* **Provided passage**:
* * * * * * * * *

Professional Regulation Commission
- Professional Regulation Commission Central Office in Sampaloc, Manila

Agency overview
- Formed: June 22, 1973
- Jurisdiction: Philippines
- Headquarters: P. Paredes corner Nicanor Reyes (Morayta) Streets, Sampaloc, Manila;
- Employees: 894 (2024)
- Annual budget: ₱1.54 billion (2021)
- Agency executives: Charito A. Zamora, Chairperson; Erwin M. Enad, Commissioner I; Conrado T. Onglao, Commissioner II;
- Parent agency: Department of Labor and Employment
- Website: www.prc.gov.ph

= Professional Regulation Commission =

Government commission in the Philippines

The Professional Regulation Commission (PRC; Komisyon sa Regulasyon ng mga Propesyon) is a three-member commission attached to Department of Labor and Employment (DOLE). Its mandate is to regulate and supervise the practice of professionals (except lawyers, who are handled by the Supreme Court of the Philippines) who constitute the highly skilled manpower of Philippines.

As the agency-in-charge of the professional sector, the PRC plays a strategic role in developing the corps of professionals for industry, commerce, governance, and the economy.

==History==

=== Foundations of Professional Regulation (1901‒1973) ===
Before the country established a central agency for professional regulation, various independent boards were established between 1901 and 1950, such as:

- the Board of Medical Examiners, established on December 4, 1901, through Act No. 310
- the Board of Accountancy, established on March 17, 1923, through Act No. 3105; and
- the Board of Electrical Engineering Examiners, established on June 21, 1947, through Republic Act No. 184

To centralize such agencies, the Office of the Board of Examiners was created on June 17, 1950, through Republic Act No. 546, under the supervision of the Civil Service Commission.

=== Creation of the Commission (1973‒1999) ===
On June 22, 1973, President Ferdinand Marcos signed the Presidential Decree No. 223 on June 22, 1973, establishing the Professional Regulation Commission (PRC) and abolishing the Office of the Board Examiners. The first PRC Commissioner, Architect Eric C. Nubla assumed office on January 2, 1974, while its Implementing Rules and Regulations of Presidential Decree 223 were promulgated on December 9, 1974.

* * * * * * * * *

* **Excerpted data**:
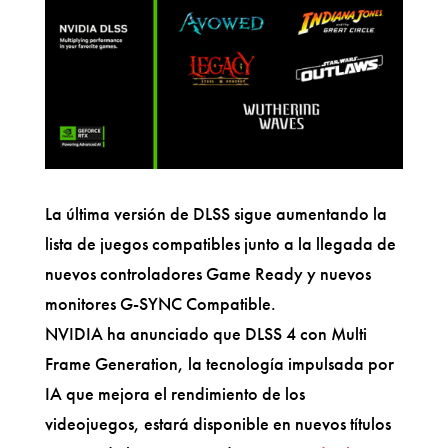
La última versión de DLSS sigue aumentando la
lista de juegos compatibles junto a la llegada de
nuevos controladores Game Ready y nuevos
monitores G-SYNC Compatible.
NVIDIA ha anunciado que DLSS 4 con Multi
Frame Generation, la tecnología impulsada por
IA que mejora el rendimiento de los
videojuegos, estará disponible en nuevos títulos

* * * * * * * * *

* **Activity A**:
Using the Professional Regulation Commission article, list the independent boards it names as established before the central agency existed.
* **Activity B**:
Please render this sentence from the Professional Regulation Commission article in Spanish: "As the agency-in-charge of the professional sector, the PRC plays a strategic role in developing the corps of professionals for industry, commerce, governance, and the economy."
* **Activity C**:
Echo the Professional Regulation Commission article between "Agency overview" and "Employees: 894 (2024)", inclusive.

* **Written response A**:
- Board of Medical Examiners
- Board of Accountancy
- Board of Electrical Engineering Examiners

* **Written response B**:
Como organismo a cargo del sector profesional, la PRC desempeña un papel estratégico en el desarrollo del cuerpo de profesionales para la industria, el comercio, la gobernanza y la economía.

* **Written response C**:
Agency overview
- Formed: June 22, 1973
- Jurisdiction: Philippines
- Headquarters: P. Paredes corner Nicanor Reyes (Morayta) Streets, Sampaloc, Manila;
- Employees: 894 (2024)